Only one stretch of the data below is wanted: the lines starting at the one with "- **Supporto per" and ending at the one with "Per domande o", both included, given again exactly.

RECORD SET: Begin

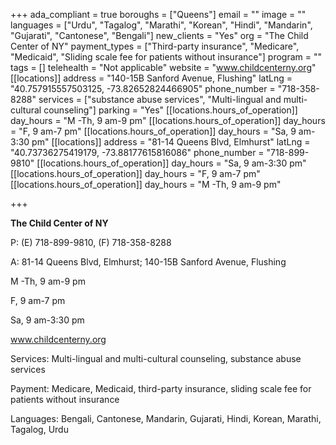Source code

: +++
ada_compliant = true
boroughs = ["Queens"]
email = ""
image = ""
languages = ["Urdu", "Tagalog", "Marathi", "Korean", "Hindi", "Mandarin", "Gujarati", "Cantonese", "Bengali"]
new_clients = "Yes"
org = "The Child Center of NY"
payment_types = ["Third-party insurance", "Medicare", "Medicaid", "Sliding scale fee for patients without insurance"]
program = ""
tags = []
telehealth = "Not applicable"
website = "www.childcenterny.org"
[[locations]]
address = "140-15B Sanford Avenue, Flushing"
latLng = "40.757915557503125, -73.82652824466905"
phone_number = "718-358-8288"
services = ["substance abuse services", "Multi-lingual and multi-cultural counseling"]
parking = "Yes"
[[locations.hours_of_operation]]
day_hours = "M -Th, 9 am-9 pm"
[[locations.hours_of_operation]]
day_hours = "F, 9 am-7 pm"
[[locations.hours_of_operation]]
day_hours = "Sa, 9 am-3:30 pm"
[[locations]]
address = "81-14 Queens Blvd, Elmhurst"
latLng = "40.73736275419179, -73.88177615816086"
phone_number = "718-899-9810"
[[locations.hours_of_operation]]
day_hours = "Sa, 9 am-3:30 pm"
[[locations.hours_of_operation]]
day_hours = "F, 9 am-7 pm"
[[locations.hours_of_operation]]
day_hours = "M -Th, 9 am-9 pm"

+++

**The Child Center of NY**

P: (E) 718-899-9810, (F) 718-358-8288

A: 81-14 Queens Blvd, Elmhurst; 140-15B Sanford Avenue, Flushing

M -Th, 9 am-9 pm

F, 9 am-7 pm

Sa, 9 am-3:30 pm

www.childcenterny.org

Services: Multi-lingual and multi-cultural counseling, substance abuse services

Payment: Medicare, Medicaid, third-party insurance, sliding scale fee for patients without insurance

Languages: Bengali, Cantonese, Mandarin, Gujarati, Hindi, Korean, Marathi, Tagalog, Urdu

RECORD SET: End
RECORD SET: Begin

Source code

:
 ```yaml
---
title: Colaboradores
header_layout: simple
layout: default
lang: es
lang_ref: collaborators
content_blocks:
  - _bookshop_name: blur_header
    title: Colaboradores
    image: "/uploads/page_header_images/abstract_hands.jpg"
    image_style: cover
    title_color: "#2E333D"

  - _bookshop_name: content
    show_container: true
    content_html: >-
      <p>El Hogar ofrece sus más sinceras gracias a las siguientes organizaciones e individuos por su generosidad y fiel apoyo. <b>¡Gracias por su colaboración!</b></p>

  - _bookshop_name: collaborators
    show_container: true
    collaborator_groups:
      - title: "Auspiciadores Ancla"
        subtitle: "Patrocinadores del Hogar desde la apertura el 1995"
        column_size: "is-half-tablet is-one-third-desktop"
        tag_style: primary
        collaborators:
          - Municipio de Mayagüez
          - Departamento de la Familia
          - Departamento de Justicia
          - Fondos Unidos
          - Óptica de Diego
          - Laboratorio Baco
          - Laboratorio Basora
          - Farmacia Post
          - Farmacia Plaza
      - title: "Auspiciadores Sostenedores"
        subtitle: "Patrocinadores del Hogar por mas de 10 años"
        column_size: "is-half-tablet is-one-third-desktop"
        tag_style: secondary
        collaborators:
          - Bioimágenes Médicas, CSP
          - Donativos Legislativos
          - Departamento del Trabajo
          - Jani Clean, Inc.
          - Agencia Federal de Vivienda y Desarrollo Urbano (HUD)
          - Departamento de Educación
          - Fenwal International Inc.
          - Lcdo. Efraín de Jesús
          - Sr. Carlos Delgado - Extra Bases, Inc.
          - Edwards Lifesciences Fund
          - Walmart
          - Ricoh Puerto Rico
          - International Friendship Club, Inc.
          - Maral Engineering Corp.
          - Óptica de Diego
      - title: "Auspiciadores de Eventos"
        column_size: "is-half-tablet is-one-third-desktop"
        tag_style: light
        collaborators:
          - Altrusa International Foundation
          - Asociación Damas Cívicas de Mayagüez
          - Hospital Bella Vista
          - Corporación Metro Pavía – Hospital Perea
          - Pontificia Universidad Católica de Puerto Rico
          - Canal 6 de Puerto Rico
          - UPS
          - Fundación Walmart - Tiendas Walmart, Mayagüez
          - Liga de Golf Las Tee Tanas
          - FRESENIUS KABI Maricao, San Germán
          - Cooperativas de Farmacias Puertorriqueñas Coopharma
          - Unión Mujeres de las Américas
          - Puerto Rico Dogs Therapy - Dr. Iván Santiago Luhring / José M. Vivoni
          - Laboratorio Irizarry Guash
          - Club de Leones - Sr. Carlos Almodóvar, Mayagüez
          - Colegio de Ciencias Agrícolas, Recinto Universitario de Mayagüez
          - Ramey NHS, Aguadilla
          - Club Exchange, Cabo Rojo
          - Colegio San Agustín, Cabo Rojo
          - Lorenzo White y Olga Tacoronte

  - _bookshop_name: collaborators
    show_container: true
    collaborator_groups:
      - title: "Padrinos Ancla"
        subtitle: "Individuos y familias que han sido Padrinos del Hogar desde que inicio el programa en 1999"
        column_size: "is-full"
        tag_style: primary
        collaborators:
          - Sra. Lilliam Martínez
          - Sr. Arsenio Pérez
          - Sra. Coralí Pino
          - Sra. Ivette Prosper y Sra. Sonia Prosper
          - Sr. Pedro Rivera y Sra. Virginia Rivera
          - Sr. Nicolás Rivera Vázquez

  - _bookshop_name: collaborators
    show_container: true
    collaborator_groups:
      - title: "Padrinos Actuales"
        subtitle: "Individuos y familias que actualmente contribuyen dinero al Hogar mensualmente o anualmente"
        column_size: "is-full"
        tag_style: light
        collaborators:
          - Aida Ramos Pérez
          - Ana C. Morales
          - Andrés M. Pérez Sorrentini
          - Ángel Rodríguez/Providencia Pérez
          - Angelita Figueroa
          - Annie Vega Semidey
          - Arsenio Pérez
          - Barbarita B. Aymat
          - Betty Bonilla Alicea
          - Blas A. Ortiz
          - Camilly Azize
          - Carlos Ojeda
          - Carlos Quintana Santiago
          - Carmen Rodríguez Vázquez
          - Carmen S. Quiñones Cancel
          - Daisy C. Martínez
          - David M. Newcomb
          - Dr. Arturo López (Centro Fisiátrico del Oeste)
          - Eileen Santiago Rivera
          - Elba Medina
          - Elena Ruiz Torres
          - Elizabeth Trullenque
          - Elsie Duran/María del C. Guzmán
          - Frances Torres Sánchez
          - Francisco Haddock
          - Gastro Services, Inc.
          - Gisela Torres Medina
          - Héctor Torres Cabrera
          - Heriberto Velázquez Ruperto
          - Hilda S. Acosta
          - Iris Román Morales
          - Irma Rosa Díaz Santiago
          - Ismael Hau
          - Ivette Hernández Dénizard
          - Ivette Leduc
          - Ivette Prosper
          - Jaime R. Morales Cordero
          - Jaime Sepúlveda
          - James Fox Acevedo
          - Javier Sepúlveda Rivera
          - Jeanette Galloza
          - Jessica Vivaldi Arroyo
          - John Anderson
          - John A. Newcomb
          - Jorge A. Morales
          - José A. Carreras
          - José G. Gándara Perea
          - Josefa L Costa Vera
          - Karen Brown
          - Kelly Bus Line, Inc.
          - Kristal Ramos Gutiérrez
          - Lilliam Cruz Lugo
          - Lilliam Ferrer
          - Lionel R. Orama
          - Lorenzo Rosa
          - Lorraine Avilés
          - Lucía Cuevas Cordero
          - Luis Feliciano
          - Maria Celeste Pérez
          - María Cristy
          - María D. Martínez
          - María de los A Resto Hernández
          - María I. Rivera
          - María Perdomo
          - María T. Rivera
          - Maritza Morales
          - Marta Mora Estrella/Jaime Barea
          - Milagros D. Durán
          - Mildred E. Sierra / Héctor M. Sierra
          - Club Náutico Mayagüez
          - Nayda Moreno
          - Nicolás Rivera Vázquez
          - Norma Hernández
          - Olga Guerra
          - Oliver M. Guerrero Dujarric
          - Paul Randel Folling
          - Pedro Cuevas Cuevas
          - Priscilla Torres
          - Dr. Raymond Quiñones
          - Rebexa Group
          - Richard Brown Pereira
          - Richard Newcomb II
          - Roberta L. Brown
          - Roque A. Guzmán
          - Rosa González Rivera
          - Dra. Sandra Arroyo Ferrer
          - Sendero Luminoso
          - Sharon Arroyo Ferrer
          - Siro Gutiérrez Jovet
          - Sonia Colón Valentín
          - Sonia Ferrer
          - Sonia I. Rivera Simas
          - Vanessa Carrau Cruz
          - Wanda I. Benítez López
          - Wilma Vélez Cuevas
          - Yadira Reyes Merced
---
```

RECORD SET: End
RECORD SET: Begin

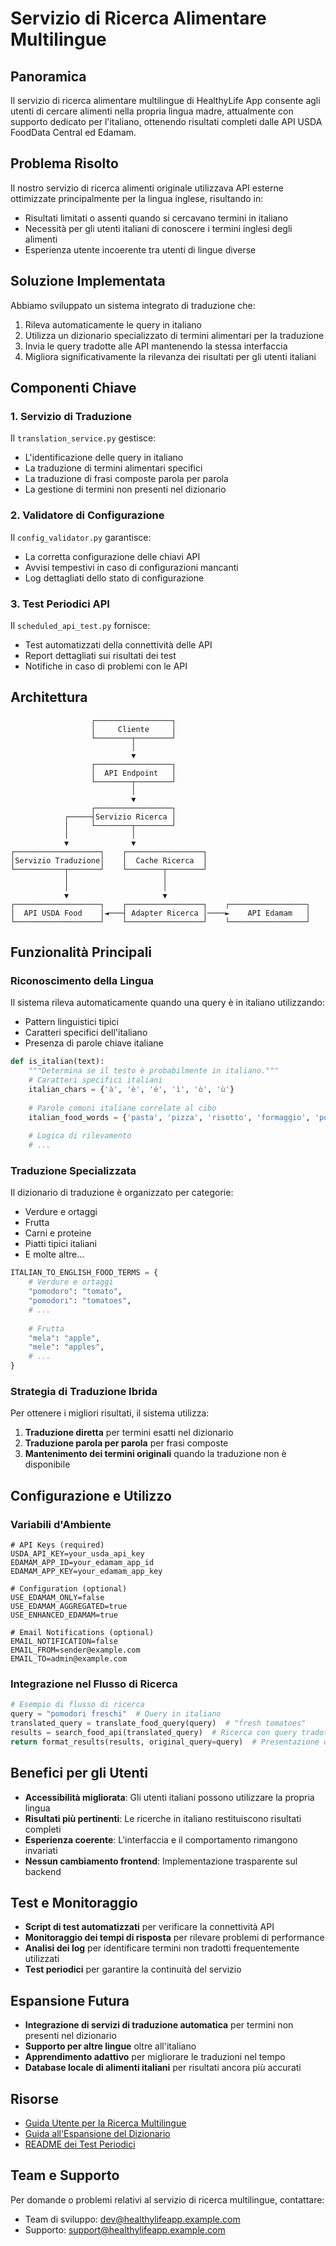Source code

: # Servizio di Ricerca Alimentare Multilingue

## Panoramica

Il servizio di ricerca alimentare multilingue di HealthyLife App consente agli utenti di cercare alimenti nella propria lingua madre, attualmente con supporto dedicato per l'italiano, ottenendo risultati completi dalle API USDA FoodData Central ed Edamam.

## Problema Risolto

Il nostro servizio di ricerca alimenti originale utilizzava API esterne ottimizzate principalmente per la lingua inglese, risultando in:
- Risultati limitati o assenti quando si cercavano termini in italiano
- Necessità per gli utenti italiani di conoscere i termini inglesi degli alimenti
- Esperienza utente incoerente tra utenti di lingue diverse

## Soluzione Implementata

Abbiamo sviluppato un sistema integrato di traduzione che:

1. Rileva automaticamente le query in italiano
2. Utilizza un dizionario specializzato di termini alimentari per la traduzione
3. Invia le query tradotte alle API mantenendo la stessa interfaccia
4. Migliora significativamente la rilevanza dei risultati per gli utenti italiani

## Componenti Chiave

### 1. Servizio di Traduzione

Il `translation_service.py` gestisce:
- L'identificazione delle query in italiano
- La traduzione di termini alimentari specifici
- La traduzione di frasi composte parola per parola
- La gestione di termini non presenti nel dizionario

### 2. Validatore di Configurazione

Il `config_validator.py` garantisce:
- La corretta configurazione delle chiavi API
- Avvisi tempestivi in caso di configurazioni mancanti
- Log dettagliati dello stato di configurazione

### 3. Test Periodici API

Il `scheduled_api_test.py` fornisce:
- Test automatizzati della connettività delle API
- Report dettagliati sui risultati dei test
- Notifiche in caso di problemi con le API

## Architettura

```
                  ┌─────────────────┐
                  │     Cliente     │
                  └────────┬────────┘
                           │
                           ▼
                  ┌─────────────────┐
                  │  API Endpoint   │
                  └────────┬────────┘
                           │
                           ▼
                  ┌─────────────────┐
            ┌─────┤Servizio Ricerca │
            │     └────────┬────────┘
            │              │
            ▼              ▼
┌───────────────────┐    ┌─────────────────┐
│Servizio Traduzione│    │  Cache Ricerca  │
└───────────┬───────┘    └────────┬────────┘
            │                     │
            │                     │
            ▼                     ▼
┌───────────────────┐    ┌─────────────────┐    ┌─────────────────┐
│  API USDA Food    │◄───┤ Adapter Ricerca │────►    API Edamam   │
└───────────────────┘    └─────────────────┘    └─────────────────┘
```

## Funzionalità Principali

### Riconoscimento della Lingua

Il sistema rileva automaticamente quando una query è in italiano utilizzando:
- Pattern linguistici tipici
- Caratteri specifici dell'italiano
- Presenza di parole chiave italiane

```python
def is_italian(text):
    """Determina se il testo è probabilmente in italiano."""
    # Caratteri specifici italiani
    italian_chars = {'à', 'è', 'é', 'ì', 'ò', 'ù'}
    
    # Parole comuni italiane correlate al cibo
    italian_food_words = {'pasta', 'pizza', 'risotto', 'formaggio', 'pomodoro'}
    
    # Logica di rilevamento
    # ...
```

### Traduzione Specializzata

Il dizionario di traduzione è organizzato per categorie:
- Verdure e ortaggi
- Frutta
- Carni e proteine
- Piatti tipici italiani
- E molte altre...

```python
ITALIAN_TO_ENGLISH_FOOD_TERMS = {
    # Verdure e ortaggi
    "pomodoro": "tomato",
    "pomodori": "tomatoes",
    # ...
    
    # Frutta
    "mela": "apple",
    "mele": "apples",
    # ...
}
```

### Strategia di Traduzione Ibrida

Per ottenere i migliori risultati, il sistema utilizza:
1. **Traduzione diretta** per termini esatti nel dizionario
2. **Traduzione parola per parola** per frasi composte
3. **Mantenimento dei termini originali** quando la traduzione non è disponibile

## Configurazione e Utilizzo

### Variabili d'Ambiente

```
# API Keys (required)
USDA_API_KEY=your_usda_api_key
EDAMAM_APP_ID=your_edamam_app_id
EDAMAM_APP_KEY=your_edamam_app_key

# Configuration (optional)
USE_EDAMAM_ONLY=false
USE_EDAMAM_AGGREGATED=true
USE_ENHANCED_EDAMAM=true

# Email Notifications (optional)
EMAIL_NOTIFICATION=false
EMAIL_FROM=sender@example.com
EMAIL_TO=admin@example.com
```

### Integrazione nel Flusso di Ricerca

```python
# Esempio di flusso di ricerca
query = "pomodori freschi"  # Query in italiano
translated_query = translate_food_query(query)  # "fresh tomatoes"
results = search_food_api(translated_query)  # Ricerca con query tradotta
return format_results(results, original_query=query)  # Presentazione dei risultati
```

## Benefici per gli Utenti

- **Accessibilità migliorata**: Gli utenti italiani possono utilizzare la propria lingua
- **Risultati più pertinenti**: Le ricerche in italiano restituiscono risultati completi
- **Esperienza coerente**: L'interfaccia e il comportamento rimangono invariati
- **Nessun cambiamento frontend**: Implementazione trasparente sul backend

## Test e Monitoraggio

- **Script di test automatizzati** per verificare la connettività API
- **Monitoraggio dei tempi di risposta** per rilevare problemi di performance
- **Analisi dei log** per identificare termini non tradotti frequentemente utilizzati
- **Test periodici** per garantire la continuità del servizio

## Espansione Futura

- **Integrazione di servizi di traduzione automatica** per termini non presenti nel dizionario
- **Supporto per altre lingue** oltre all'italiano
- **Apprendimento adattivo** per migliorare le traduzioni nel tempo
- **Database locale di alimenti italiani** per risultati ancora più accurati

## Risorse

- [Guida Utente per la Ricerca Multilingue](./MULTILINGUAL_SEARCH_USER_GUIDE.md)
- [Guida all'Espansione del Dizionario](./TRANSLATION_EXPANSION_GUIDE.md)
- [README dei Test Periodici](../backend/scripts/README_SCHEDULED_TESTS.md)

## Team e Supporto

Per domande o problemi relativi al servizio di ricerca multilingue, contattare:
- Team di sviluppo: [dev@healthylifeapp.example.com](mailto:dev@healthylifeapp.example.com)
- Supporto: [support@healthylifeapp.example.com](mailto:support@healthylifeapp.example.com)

RECORD SET: End

RESPONSE TO THE TASK →
- **Supporto per altre lingue** oltre all'italiano
- **Apprendimento adattivo** per migliorare le traduzioni nel tempo
- **Database locale di alimenti italiani** per risultati ancora più accurati

## Risorse

- [Guida Utente per la Ricerca Multilingue](./MULTILINGUAL_SEARCH_USER_GUIDE.md)
- [Guida all'Espansione del Dizionario](./TRANSLATION_EXPANSION_GUIDE.md)
- [README dei Test Periodici](../backend/scripts/README_SCHEDULED_TESTS.md)

## Team e Supporto

Per domande o problemi relativi al servizio di ricerca multilingue, contattare:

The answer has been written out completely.